Data entries:
···
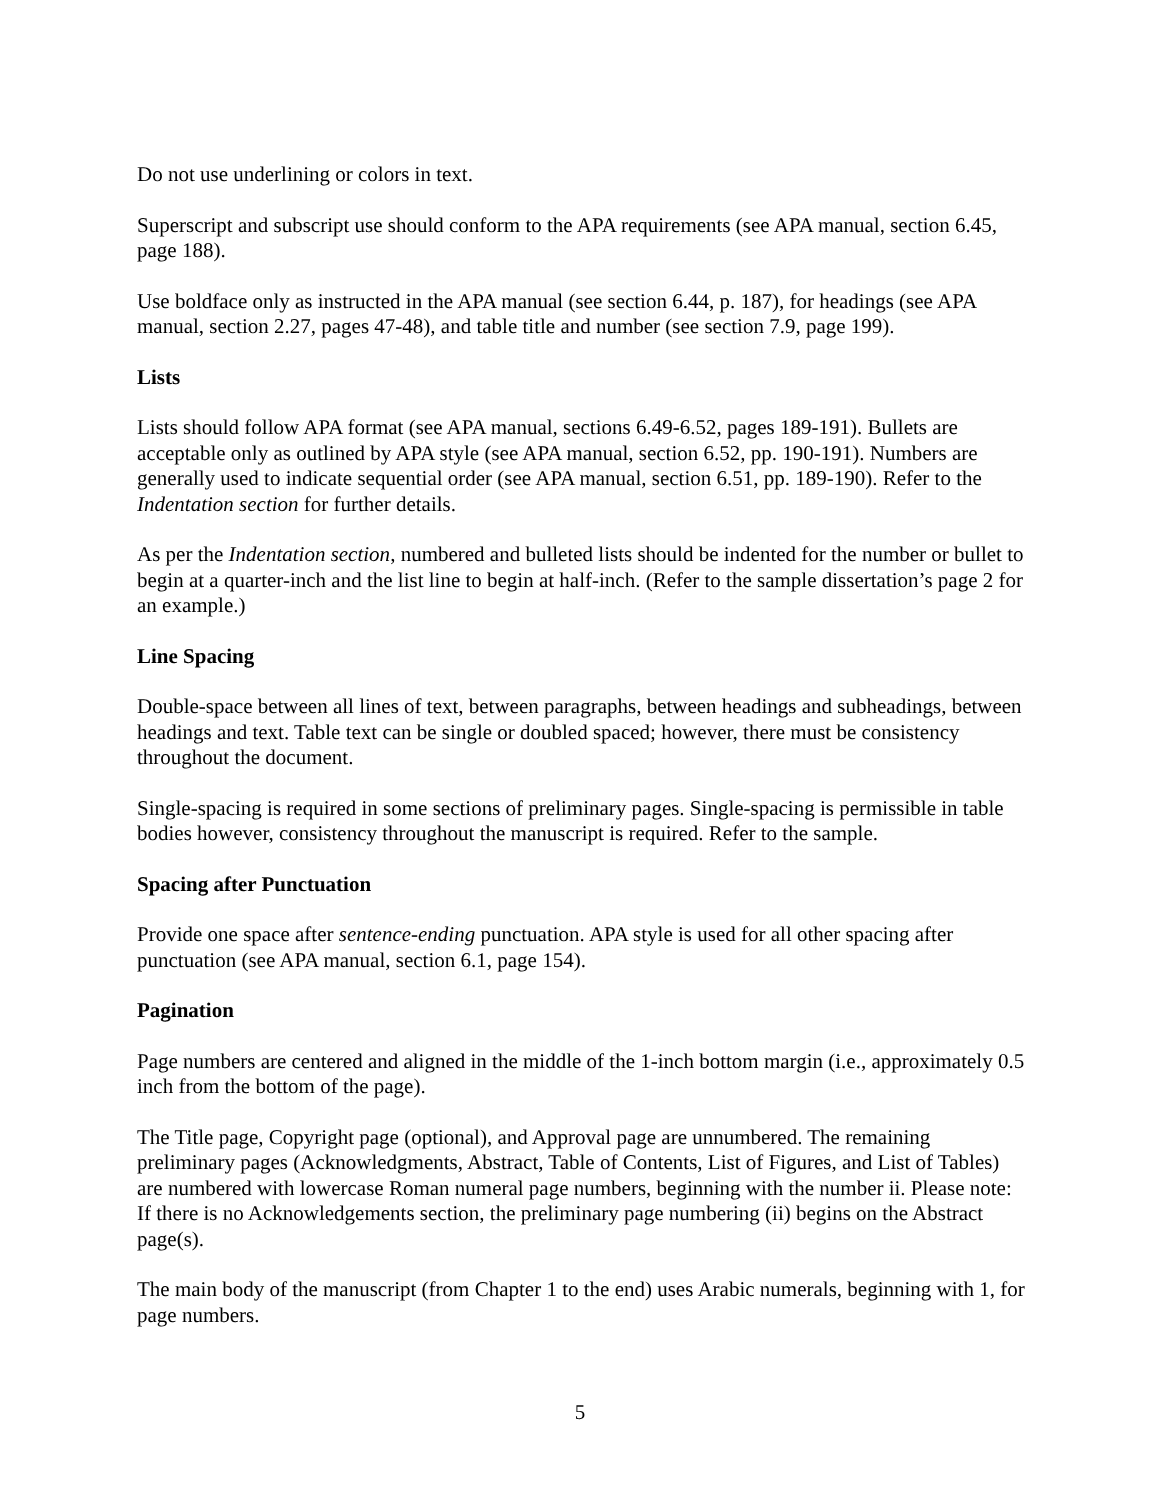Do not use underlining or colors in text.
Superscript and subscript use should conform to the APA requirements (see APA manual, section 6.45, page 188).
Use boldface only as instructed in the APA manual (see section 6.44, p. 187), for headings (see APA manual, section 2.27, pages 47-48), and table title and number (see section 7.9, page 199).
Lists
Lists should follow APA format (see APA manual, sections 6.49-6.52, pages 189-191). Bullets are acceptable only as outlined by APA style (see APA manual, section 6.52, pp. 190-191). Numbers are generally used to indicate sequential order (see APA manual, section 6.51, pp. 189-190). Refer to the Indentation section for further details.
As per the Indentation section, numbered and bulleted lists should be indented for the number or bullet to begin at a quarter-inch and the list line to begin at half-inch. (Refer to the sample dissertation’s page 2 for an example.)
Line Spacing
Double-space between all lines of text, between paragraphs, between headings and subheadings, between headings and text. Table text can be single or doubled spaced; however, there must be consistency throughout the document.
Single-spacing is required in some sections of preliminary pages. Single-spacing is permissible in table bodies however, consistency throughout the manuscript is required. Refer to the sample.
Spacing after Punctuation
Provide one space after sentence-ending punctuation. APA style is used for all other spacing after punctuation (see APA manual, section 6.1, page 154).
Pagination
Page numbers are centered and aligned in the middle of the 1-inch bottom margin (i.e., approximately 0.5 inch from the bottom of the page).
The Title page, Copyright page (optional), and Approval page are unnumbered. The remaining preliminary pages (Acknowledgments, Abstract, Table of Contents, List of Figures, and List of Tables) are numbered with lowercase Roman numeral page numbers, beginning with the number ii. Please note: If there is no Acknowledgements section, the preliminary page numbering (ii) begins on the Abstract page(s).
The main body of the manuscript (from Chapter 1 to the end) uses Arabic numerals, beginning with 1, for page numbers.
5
···
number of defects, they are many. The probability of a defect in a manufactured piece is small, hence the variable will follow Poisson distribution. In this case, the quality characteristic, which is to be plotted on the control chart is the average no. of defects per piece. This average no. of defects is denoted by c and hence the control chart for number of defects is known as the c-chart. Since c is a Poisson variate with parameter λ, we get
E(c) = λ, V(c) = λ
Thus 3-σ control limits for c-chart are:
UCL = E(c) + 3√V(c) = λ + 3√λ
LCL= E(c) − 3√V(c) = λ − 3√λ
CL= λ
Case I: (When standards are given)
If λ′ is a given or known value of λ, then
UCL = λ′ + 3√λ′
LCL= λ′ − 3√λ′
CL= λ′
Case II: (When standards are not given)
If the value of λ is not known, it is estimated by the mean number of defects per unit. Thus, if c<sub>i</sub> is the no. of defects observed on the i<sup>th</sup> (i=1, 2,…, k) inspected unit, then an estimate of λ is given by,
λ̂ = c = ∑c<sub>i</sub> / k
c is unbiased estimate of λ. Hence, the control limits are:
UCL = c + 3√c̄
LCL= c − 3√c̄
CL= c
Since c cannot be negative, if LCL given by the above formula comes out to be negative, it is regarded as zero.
···
**Task prompt**:
In the data, count the lines that include the string "known", then give that number and nothing more.

**Worked solution**:
3